Directions for this task:
Return each of the lines below that contains the string "item". Uppercase and lowercase letters must match.

Task material:
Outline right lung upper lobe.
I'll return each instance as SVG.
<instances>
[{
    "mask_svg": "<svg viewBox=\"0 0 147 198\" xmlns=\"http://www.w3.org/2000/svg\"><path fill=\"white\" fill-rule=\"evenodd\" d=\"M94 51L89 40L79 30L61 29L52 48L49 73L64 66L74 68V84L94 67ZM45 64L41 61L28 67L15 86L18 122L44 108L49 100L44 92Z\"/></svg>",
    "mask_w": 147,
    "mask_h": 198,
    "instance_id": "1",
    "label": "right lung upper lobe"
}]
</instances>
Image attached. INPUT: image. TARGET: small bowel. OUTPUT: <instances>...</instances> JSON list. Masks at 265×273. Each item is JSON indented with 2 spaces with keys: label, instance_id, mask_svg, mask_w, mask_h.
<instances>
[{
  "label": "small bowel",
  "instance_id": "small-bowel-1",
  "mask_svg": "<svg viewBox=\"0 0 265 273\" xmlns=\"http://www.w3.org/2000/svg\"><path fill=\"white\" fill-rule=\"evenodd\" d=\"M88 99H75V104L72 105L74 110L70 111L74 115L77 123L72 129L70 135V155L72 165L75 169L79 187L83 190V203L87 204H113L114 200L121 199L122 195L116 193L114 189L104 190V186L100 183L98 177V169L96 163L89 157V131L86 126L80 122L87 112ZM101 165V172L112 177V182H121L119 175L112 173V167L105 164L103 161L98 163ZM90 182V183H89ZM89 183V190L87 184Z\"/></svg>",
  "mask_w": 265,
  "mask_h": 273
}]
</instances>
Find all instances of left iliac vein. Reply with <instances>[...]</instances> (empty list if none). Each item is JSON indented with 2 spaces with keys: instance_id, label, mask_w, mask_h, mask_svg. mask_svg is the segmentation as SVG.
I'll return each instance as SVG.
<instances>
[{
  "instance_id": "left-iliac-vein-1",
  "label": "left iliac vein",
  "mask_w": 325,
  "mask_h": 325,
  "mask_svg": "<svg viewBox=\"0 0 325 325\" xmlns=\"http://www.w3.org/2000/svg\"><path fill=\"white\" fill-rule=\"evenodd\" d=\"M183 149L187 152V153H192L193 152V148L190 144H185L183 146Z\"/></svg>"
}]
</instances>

Task solution:
Image attached. INPUT: image. TARGET: small bowel. OUTPUT: <instances>...</instances> JSON list. Masks at 265×273. Each item is JSON indented with 2 spaces with keys: label, instance_id, mask_svg, mask_w, mask_h.
Find all instances of left iliac vein. Reply with <instances>[...]</instances> (empty list if none). Each item is JSON indented with 2 spaces with keys: instance_id, label, mask_w, mask_h, mask_svg. mask_svg is the segmentation as SVG.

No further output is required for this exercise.